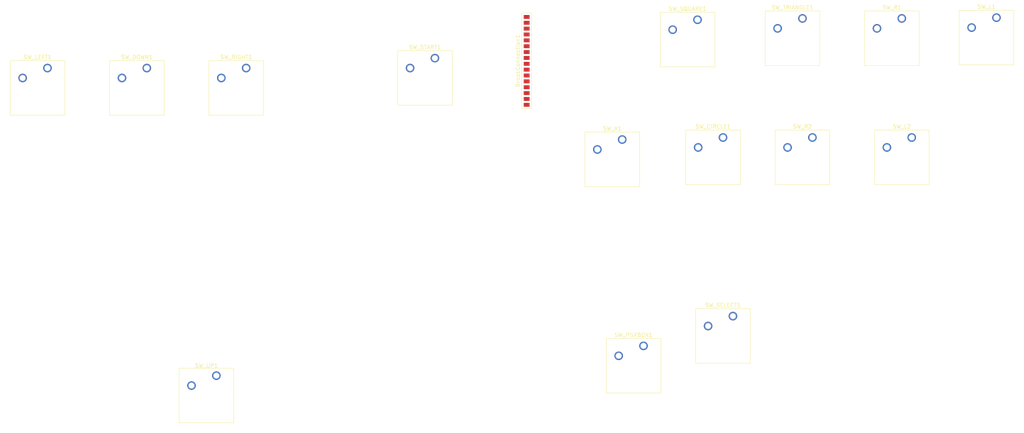
<source format=kicad_pcb>
(kicad_pcb (version 20221018) (generator pcbnew)

  (general
    (thickness 1.6)
  )

  (paper "A4")
  (layers
    (0 "F.Cu" signal)
    (31 "B.Cu" signal)
    (32 "B.Adhes" user "B.Adhesive")
    (33 "F.Adhes" user "F.Adhesive")
    (34 "B.Paste" user)
    (35 "F.Paste" user)
    (36 "B.SilkS" user "B.Silkscreen")
    (37 "F.SilkS" user "F.Silkscreen")
    (38 "B.Mask" user)
    (39 "F.Mask" user)
    (40 "Dwgs.User" user "User.Drawings")
    (41 "Cmts.User" user "User.Comments")
    (42 "Eco1.User" user "User.Eco1")
    (43 "Eco2.User" user "User.Eco2")
    (44 "Edge.Cuts" user)
    (45 "Margin" user)
    (46 "B.CrtYd" user "B.Courtyard")
    (47 "F.CrtYd" user "F.Courtyard")
    (48 "B.Fab" user)
    (49 "F.Fab" user)
    (50 "User.1" user)
    (51 "User.2" user)
    (52 "User.3" user)
    (53 "User.4" user)
    (54 "User.5" user)
    (55 "User.6" user)
    (56 "User.7" user)
    (57 "User.8" user)
    (58 "User.9" user)
  )

  (setup
    (stackup
      (layer "F.SilkS" (type "Top Silk Screen"))
      (layer "F.Paste" (type "Top Solder Paste"))
      (layer "F.Mask" (type "Top Solder Mask") (thickness 0.01))
      (layer "F.Cu" (type "copper") (thickness 0.035))
      (layer "dielectric 1" (type "core") (thickness 1.51) (material "FR4") (epsilon_r 4.5) (loss_tangent 0.02))
      (layer "B.Cu" (type "copper") (thickness 0.035))
      (layer "B.Mask" (type "Bottom Solder Mask") (thickness 0.01))
      (layer "B.Paste" (type "Bottom Solder Paste"))
      (layer "B.SilkS" (type "Bottom Silk Screen"))
      (copper_finish "None")
      (dielectric_constraints no)
    )
    (pad_to_mask_clearance 0)
    (pcbplotparams
      (layerselection 0x00010fc_ffffffff)
      (plot_on_all_layers_selection 0x0000000_00000000)
      (disableapertmacros false)
      (usegerberextensions false)
      (usegerberattributes true)
      (usegerberadvancedattributes true)
      (creategerberjobfile true)
      (dashed_line_dash_ratio 12.000000)
      (dashed_line_gap_ratio 3.000000)
      (svgprecision 4)
      (plotframeref false)
      (viasonmask false)
      (mode 1)
      (useauxorigin false)
      (hpglpennumber 1)
      (hpglpenspeed 20)
      (hpglpendiameter 15.000000)
      (dxfpolygonmode true)
      (dxfimperialunits true)
      (dxfusepcbnewfont true)
      (psnegative false)
      (psa4output false)
      (plotreference true)
      (plotvalue true)
      (plotinvisibletext false)
      (sketchpadsonfab false)
      (subtractmaskfromsilk false)
      (outputformat 1)
      (mirror false)
      (drillshape 1)
      (scaleselection 1)
      (outputdirectory "")
    )
  )

  (net 0 "")
  (net 1 "/DWN")
  (net 2 "/UP")
  (net 3 "/LFT")
  (net 4 "/RT")
  (net 5 "/PS")
  (net 6 "/SEL")
  (net 7 "/STA")
  (net 8 "/SQU")
  (net 9 "/TRI")
  (net 10 "/R1")
  (net 11 "/L1")
  (net 12 "/X")
  (net 13 "/CIR")
  (net 14 "/R2")
  (net 15 "/L2")
  (net 16 "GND")

  (footprint "Button_Switch_Keyboard:SW_Cherry_MX_1.00u_PCB" (layer "F.Cu") (at 226.06 33.02))

  (footprint "Button_Switch_Keyboard:SW_Cherry_MX_1.00u_PCB" (layer "F.Cu") (at 185.42 116.84))

  (footprint "Button_Switch_Keyboard:SW_Cherry_MX_1.00u_PCB" (layer "F.Cu") (at 208.28 109.22))

  (footprint "Button_Switch_Keyboard:SW_Cherry_MX_1.00u_PCB" (layer "F.Cu") (at 199.224 33.359))

  (footprint "Button_Switch_Keyboard:SW_Cherry_MX_1.00u_PCB" (layer "F.Cu") (at 251.46 33.02))

  (footprint "Button_Switch_Keyboard:SW_Cherry_MX_1.00u_PCB" (layer "F.Cu") (at 205.74 63.5))

  (footprint "Button_Switch_Keyboard:SW_Cherry_MX_1.00u_PCB" (layer "F.Cu") (at 58.42 45.72))

  (footprint "Button_Switch_Keyboard:SW_Cherry_MX_1.00u_PCB" (layer "F.Cu") (at 254 63.5))

  (footprint "Button_Switch_Keyboard:SW_Cherry_MX_1.00u_PCB" (layer "F.Cu") (at 83.82 45.72))

  (footprint "Button_Switch_Keyboard:SW_Cherry_MX_1.00u_PCB" (layer "F.Cu") (at 33.02 45.72))

  (footprint "Button_Switch_Keyboard:SW_Cherry_MX_1.00u_PCB" (layer "F.Cu") (at 132.08 43.18))

  (footprint "Button_Switch_Keyboard:SW_Cherry_MX_1.00u_PCB" (layer "F.Cu") (at 228.6 63.5))

  (footprint "Button_Switch_Keyboard:SW_Cherry_MX_1.00u_PCB" (layer "F.Cu") (at 179.965 64.022))

  (footprint "BrookHitboxFootprints:BrookConn16" (layer "F.Cu") (at 155.54 43.879 -90))

  (footprint "Button_Switch_Keyboard:SW_Cherry_MX_1.00u_PCB" (layer "F.Cu") (at 275.664 32.82))

  (footprint "Button_Switch_Keyboard:SW_Cherry_MX_1.00u_PCB" (layer "F.Cu") (at 76.2 124.46))

)

</source>
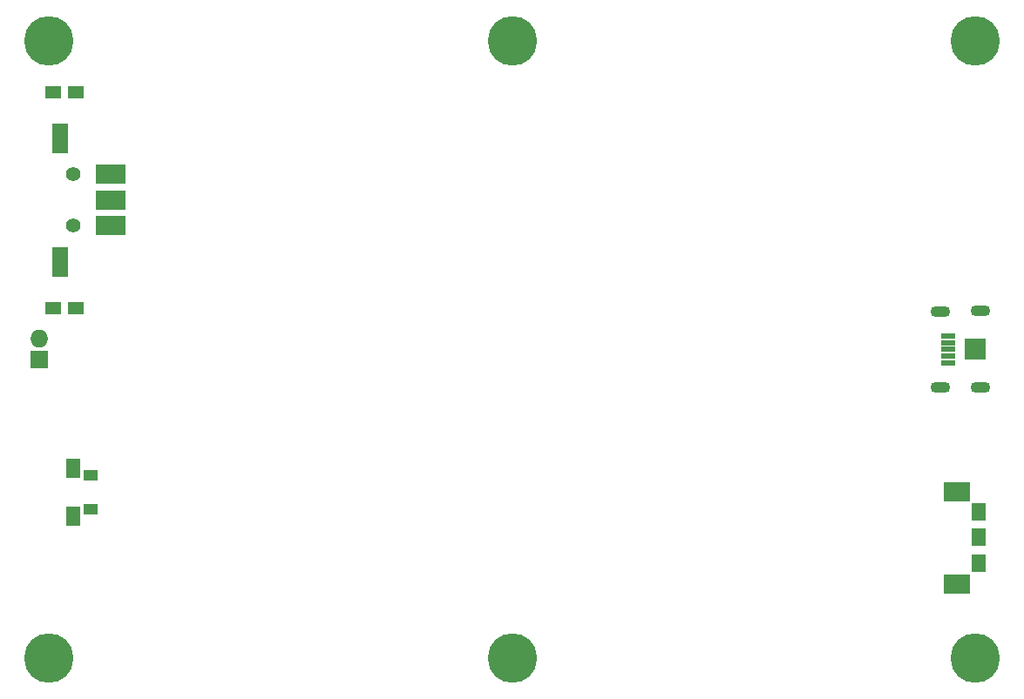
<source format=gbr>
G04 #@! TF.FileFunction,Soldermask,Bot*
%FSLAX46Y46*%
G04 Gerber Fmt 4.6, Leading zero omitted, Abs format (unit mm)*
G04 Created by KiCad (PCBNEW 4.0.7) date Sun Apr  1 16:24:37 2018*
%MOMM*%
%LPD*%
G01*
G04 APERTURE LIST*
%ADD10C,0.100000*%
%ADD11C,4.800000*%
%ADD12R,2.550000X1.900000*%
%ADD13R,1.400000X1.800000*%
%ADD14R,1.400000X1.700000*%
%ADD15R,1.750000X1.750000*%
%ADD16O,1.750000X1.750000*%
%ADD17R,1.400000X1.000000*%
%ADD18R,1.400000X1.950000*%
%ADD19O,1.900000X1.100000*%
%ADD20R,2.100000X2.100000*%
%ADD21R,1.450000X0.500000*%
%ADD22R,1.600000X1.300000*%
%ADD23R,2.900000X1.900000*%
%ADD24C,1.400000*%
%ADD25R,1.600000X2.900000*%
G04 APERTURE END LIST*
D10*
D11*
X176900000Y-103800000D03*
X221900000Y-43800000D03*
X266900000Y-43800000D03*
X221900000Y-103800000D03*
X266900000Y-103800000D03*
X176900000Y-43800000D03*
D12*
X265117919Y-87638069D03*
D13*
X267217919Y-94600000D03*
D12*
X265117919Y-96638069D03*
D14*
X267217919Y-92100000D03*
D13*
X267217919Y-89600000D03*
D15*
X175900000Y-74800000D03*
D16*
X175900000Y-72800000D03*
D17*
X180925000Y-89325000D03*
X180925000Y-86100000D03*
D18*
X179200000Y-85350000D03*
X179200000Y-90050000D03*
D19*
X263450000Y-70125000D03*
X263450000Y-77500000D03*
X267350000Y-70100000D03*
D20*
X266900000Y-73800000D03*
D19*
X267350000Y-77500000D03*
D21*
X264225000Y-72500000D03*
X264225000Y-73150000D03*
X264225000Y-73800000D03*
X264225000Y-74450000D03*
X264225000Y-75100000D03*
D22*
X177300000Y-48800000D03*
X179500000Y-48800000D03*
X177300000Y-69800000D03*
X179500000Y-69800000D03*
D23*
X182900000Y-61800000D03*
X182900000Y-59300000D03*
X182900000Y-56800000D03*
D24*
X179200000Y-56800000D03*
X179200000Y-61800000D03*
D25*
X178000000Y-65300000D03*
X178000000Y-53300000D03*
M02*

</source>
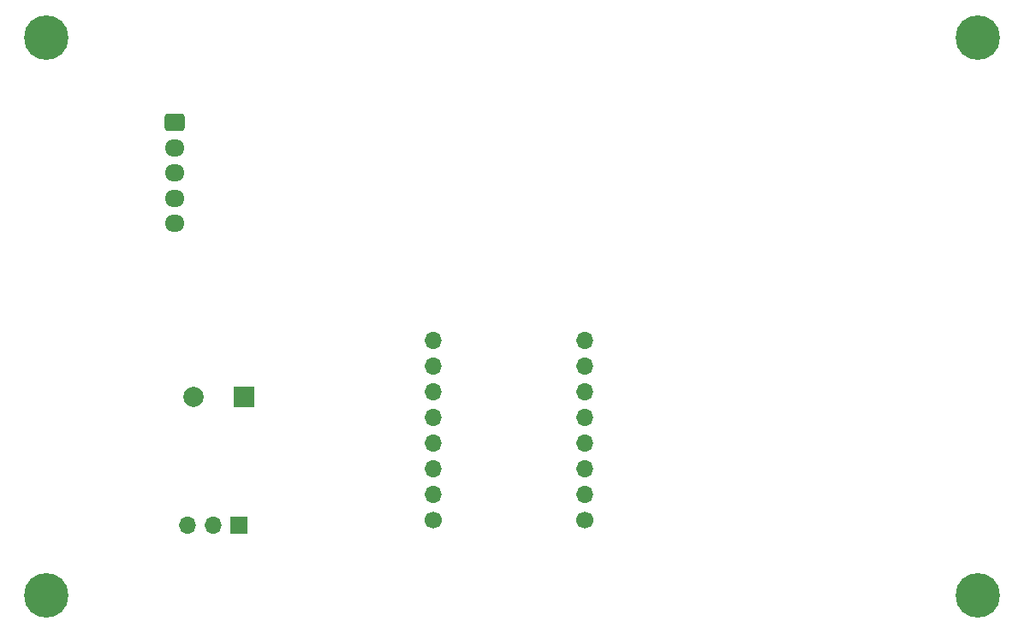
<source format=gbr>
%TF.GenerationSoftware,KiCad,Pcbnew,7.0.6-0*%
%TF.CreationDate,2023-12-02T16:23:56+00:00*%
%TF.ProjectId,Bitko clock,4269746b-6f20-4636-9c6f-636b2e6b6963,rev?*%
%TF.SameCoordinates,Original*%
%TF.FileFunction,Soldermask,Bot*%
%TF.FilePolarity,Negative*%
%FSLAX46Y46*%
G04 Gerber Fmt 4.6, Leading zero omitted, Abs format (unit mm)*
G04 Created by KiCad (PCBNEW 7.0.6-0) date 2023-12-02 16:23:56*
%MOMM*%
%LPD*%
G01*
G04 APERTURE LIST*
G04 Aperture macros list*
%AMRoundRect*
0 Rectangle with rounded corners*
0 $1 Rounding radius*
0 $2 $3 $4 $5 $6 $7 $8 $9 X,Y pos of 4 corners*
0 Add a 4 corners polygon primitive as box body*
4,1,4,$2,$3,$4,$5,$6,$7,$8,$9,$2,$3,0*
0 Add four circle primitives for the rounded corners*
1,1,$1+$1,$2,$3*
1,1,$1+$1,$4,$5*
1,1,$1+$1,$6,$7*
1,1,$1+$1,$8,$9*
0 Add four rect primitives between the rounded corners*
20,1,$1+$1,$2,$3,$4,$5,0*
20,1,$1+$1,$4,$5,$6,$7,0*
20,1,$1+$1,$6,$7,$8,$9,0*
20,1,$1+$1,$8,$9,$2,$3,0*%
G04 Aperture macros list end*
%ADD10C,4.400000*%
%ADD11O,1.700000X1.700000*%
%ADD12C,1.700000*%
%ADD13R,1.700000X1.700000*%
%ADD14R,2.000000X2.000000*%
%ADD15C,2.000000*%
%ADD16O,1.950000X1.700000*%
%ADD17RoundRect,0.250000X-0.725000X0.600000X-0.725000X-0.600000X0.725000X-0.600000X0.725000X0.600000X0*%
G04 APERTURE END LIST*
D10*
%TO.C,REF\u002A\u002A*%
X120015000Y-92710000D03*
%TD*%
%TO.C,REF\u002A\u002A*%
X27940000Y-92710000D03*
%TD*%
%TO.C,REF\u002A\u002A*%
X27940000Y-37465000D03*
%TD*%
D11*
%TO.C,REF\u002A\u002A*%
X81153000Y-67437000D03*
X81153000Y-69977000D03*
X81153000Y-72517000D03*
X81153000Y-75057000D03*
X81153000Y-77597000D03*
X81153000Y-80137000D03*
X81153000Y-82677000D03*
D12*
X81153000Y-85217000D03*
%TD*%
D11*
%TO.C,REF\u002A\u002A*%
X66153000Y-67437000D03*
X66153000Y-69977000D03*
X66153000Y-72517000D03*
X66153000Y-75057000D03*
X66153000Y-77597000D03*
X66153000Y-80137000D03*
X66153000Y-82677000D03*
D12*
X66153000Y-85217000D03*
%TD*%
D13*
%TO.C,REF\u002A\u002A*%
X46975000Y-85725000D03*
D11*
X44435000Y-85725000D03*
X41895000Y-85725000D03*
%TD*%
D14*
%TO.C,REF\u002A\u002A*%
X47455785Y-73025000D03*
D15*
X42455785Y-73025000D03*
%TD*%
D10*
%TO.C,REF\u002A\u002A*%
X120015000Y-37465000D03*
%TD*%
D16*
%TO.C,JST_XH_B5B-XH-A_1x05*%
X40640000Y-55875000D03*
X40640000Y-53375000D03*
X40640000Y-50875000D03*
X40640000Y-48375000D03*
D17*
X40640000Y-45875000D03*
%TD*%
M02*

</source>
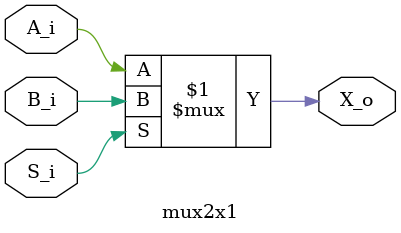
<source format=v>
/**
 * lab0 - multiplexador 2x1
 * Aluno: Luan Daniel de Oliveira Melo (20102096)
 *
 ** lab0\src\mux2x1.v **
 * Define um modulo para um multiplexador 2x1
 */

/**
 * Modulo para multiplexador 2x1
 * @param A_i I|Primeiro dado do mux
 * @param B_i I|Segundo dado do mux
 * @param S_i I|Seletor do mux
 * @param X_o O|Saida do mux
 */

module mux2x1
(A_i, B_i, S_i, X_o);
	input A_i, B_i, S_i;
	output X_o;

	assign X_o = (S_i)? B_i : A_i;

endmodule //mux2x1

</source>
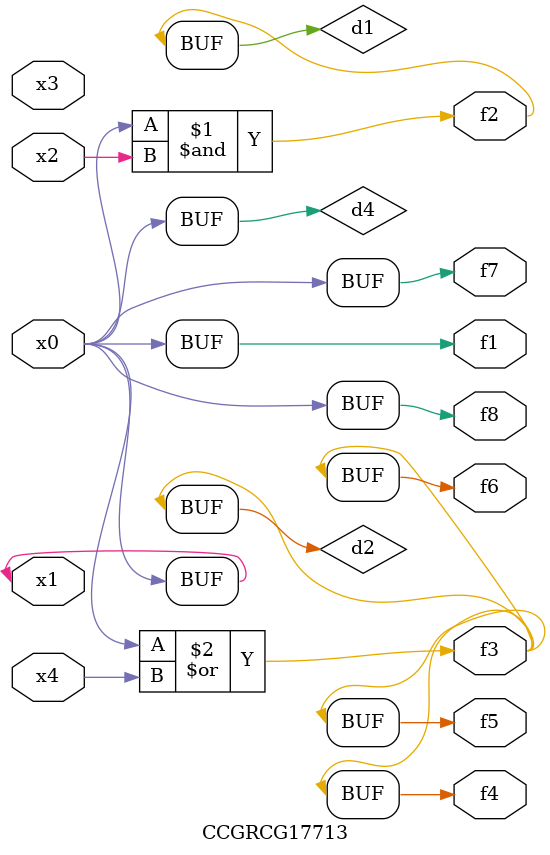
<source format=v>
module CCGRCG17713(
	input x0, x1, x2, x3, x4,
	output f1, f2, f3, f4, f5, f6, f7, f8
);

	wire d1, d2, d3, d4;

	and (d1, x0, x2);
	or (d2, x0, x4);
	nand (d3, x0, x2);
	buf (d4, x0, x1);
	assign f1 = d4;
	assign f2 = d1;
	assign f3 = d2;
	assign f4 = d2;
	assign f5 = d2;
	assign f6 = d2;
	assign f7 = d4;
	assign f8 = d4;
endmodule

</source>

== Instructions to follow ==
If a line in the listing contains the string "Paste", copy it.

== Exercise output ==
    (34 "B.Paste" user)
    (35 "F.Paste" user)
      (layer "F.Paste" (type "Top Solder Paste"))
      (layer "B.Paste" (type "Bottom Solder Paste"))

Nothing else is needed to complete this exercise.